Worldwide, it is estimated that over one billion people are now overweight.1 This is a shocking number, and it is all the more so when you consider that four or five generations ago there were only a few rare cases of obesity, and there was not even an idea that it could ever become a major health problem. Being overweight was something that afflicted only the very rich, and two hundred years ago it was so rare as to be considered a status symbol. Today, close to one-sixth of the world’s population is overweight, a number greater than those who are in danger of not having enough food.2

It has long been known that being overweight increases a person’s risk for chronic disease, and we know now that inflammation plays a large role in this. High levels of inflammation are associated with heart disease, stroke, arthritis, type 2 diabetes, and more. As the prevalence of obesity has increased, we have experienced much higher rates of chronic diseases.3

Treating Excess Inflammation

The link between inflammation and chronic diseases has made inflammation a target of drugs designed to treat cancer,4 arthritis, and other chronic diseases. One class of drugs targeting inflammation is known as COX-2 inhibitors. The COX-2 inhibitor Vioxx® was found to cut C-reactive protein (CRP) levels in half. Some researchers believe CRP is the real culprit behind heart disease. COX-2 inhibitors are a potential treatment for cancer and have been used for treating inflammatory conditions like lupus, arthritis, and contact dermatitis.5,6 COX-2 inflammation has also been shown to be a key factor in insulin resistance, which decreases food’s ability to lower hunger.7

While COX-2 inhibitor drugs have been useful in treating inflammation, some may have increased the likelihood of heart attack and stroke, and several are no longer sold in the United States.
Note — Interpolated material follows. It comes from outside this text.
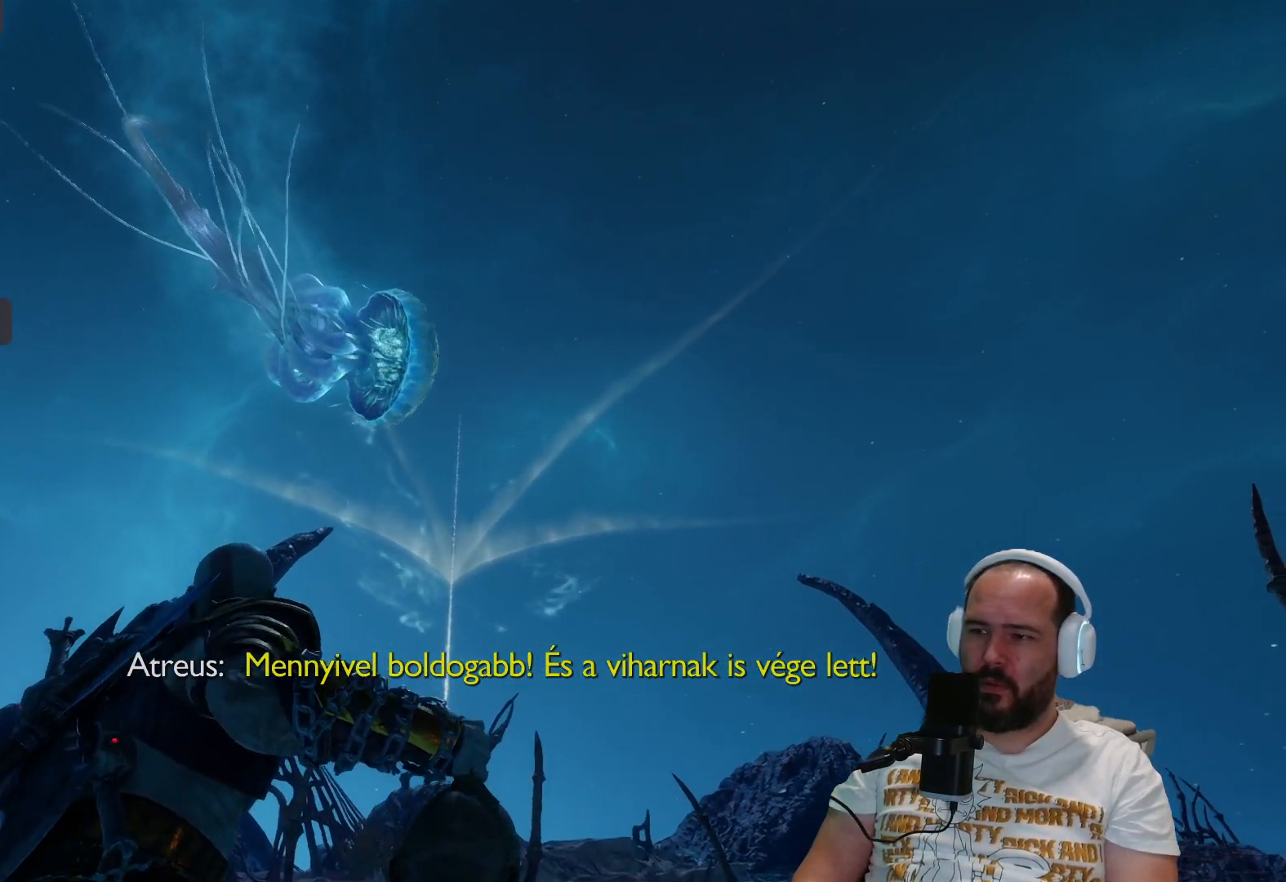
{"dt_ms": 500, "buttons": [], "left_stick": "center", "right_stick": "down-right", "events": []}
The remaining COX-2 inhibitors are now sold with a warning label. However, it has been discovered that there are natural COX-2 inhibitors. A study completed in 2008 has found that many types of E vitamins are broken down into substances that inhibit the activity of COX-2 and other inflammatory molecules.8 While vitamin E supplements do not show effects like COX-2 inhibitors, some scientists believe that “generations of studies on vitamin E may be largely meaningless…because new research has demonstrated that the levels of [vitamin E required]…are far higher than those that have been commonly used in clinical trials.”9 Higher levels are necessary because vitamin E in synthetic form is very poorly absorbed. We have been gaining weight, eating more inflammatory foods, and removing natural vitamin E from flour since the beginning of the twentieth century, and it is not surprising that these factors would cause a rise in chronic inflammatory diseases.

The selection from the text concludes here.